After Cppcheck was complaining about "%u"
as the wrong format specifier to scan into an int
variable, I changed the format into "%d"
, but when having a second look on it before committing the change, I thought that the intention could be to prevent for negative inputs. I wrote two small programs to see the difference:
#include <iostream>
#include <stdlib.h>
using namespace std;
int main() {
const char* s = "-4";
int value = -1;
int res = sscanf(s, "%d", &value);
cout << "value:" << value << endl;
cout << "res:" << res << endl;
return 0;
}
see also https://ideone.com/OR3IKN
#include <iostream>
#include <stdlib.h>
using namespace std;
int main() {
const char* s = "-4";
int value = -1;
int res = sscanf(s, "%u", &value);
cout << "value:" << value << endl;
cout << "res:" << res << endl;
return 0;
}
see also https://ideone.com/WPWdqi
Surprisingly in both conversion specifiers accept the sign:
value:-4
res:1
I had a look into the documentation on cppreference.com. For C (scanf, fscanf, sscanf, scanf_s, fscanf_s, sscanf_s - cppreference.com) as well as C++ (std::scanf, std::fscanf, std::sscanf - cppreference.com) the description for the "%u"

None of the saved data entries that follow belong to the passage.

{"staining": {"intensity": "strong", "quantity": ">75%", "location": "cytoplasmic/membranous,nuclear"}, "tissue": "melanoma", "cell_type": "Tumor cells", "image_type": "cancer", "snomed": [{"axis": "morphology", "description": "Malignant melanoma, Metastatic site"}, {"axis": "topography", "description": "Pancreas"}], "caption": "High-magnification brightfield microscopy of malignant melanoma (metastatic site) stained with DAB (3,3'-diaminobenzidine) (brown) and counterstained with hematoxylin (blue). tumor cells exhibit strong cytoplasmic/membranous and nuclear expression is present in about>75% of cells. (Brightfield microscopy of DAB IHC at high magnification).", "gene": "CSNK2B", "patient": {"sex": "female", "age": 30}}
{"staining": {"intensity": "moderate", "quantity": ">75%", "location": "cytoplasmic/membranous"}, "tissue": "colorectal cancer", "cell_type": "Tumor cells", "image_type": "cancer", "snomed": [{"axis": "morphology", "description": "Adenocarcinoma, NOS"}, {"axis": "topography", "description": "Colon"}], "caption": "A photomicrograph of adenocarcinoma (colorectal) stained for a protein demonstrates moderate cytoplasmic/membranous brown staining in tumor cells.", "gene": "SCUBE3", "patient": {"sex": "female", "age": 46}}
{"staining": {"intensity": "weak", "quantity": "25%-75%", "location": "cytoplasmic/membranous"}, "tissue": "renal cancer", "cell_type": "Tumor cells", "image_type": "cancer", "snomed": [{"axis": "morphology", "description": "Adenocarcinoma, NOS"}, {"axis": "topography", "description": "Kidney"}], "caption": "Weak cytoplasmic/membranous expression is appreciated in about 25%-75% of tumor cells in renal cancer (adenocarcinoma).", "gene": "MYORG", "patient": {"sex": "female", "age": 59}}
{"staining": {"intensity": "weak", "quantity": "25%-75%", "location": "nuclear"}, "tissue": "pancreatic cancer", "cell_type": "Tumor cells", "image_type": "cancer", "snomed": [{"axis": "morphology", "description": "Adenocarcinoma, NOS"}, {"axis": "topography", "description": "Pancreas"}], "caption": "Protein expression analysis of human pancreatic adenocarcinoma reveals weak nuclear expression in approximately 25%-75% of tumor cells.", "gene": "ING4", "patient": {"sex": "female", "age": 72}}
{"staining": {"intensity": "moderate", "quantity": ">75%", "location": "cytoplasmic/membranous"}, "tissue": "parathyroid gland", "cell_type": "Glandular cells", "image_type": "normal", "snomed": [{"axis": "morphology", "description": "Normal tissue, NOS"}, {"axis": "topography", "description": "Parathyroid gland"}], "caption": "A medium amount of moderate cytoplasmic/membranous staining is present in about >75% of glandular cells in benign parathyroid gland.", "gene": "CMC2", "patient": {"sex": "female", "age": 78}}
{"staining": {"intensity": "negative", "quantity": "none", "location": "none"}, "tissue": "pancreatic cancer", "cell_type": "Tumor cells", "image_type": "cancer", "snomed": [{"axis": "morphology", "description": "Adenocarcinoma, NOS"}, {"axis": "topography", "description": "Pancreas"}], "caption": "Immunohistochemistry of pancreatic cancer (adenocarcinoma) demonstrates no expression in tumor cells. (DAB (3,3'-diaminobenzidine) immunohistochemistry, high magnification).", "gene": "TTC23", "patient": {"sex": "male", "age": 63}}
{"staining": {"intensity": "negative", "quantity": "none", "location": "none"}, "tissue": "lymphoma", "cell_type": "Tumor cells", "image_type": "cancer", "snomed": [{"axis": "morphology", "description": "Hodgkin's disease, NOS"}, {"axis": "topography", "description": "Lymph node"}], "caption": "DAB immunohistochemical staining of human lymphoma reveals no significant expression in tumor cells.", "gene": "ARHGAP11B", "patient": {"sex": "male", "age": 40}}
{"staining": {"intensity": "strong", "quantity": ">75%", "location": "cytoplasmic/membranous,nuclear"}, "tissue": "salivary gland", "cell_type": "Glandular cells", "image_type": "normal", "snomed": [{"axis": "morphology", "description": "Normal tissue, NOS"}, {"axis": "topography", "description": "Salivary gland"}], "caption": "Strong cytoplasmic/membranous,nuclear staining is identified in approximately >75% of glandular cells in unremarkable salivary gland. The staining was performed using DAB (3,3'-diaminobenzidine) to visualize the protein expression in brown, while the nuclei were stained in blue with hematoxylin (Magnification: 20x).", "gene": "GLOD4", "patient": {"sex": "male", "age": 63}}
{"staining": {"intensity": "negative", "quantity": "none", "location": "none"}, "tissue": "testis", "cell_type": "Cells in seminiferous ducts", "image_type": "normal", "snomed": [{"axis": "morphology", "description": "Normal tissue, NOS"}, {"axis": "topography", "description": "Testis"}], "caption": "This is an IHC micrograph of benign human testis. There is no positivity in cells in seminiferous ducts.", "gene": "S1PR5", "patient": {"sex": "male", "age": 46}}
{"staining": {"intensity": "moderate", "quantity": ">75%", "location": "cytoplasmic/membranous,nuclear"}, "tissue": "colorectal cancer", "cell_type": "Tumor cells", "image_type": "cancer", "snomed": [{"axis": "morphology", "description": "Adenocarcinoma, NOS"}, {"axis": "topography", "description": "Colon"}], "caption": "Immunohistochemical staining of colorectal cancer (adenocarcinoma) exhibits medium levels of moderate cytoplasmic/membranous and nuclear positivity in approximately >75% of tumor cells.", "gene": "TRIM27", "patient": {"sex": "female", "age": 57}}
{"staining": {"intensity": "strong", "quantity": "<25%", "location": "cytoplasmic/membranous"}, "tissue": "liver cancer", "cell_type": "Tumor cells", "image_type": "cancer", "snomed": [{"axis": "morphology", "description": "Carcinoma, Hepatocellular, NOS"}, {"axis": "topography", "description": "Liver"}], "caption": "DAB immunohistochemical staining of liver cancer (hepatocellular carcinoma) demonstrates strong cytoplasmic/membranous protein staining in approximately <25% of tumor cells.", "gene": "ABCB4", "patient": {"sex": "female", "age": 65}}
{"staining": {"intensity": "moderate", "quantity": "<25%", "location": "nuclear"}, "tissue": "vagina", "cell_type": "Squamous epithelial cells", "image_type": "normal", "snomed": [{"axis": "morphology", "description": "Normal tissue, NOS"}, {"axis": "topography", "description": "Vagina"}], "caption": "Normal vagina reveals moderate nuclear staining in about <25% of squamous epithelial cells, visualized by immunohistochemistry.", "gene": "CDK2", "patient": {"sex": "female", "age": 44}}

conversion specifier is the same (emphasis mine):
matches an unsigned decimal integer.
The format of the number is the same as expected by strtoul() with the value 10 for the base argument.
Is the observed behaviour standard complient? Where can I find this documented?
I read that it was simply UB, well, to add to the confusion, here is the version declaring value as unsigned
https://ideone.com/nNBkqN - I think the assignment of -1
is still as expected, but "%u" obviously still matches the sign:
#include <iostream>
#include <stdlib.h>
using namespace std;
int main() {
const char* s = "-4";
unsigned value = -1;
cout << "value before:" << value << endl;
int res = sscanf(s, "%u", &value);
cout << "value after:" << value << endl;
cout << "res:" << res << endl;
return 0;
}
Result:
value before:4294967295
value after:4294967292
res:1
There are two separate issues.
%u
expects a unsigned int*
argument; passing a int*
is UB.%u
match -4
? Yes. The expected format is that of strtoul
with base 10, and if you read the documentation it's quite clear that a leading minus sign is allowed.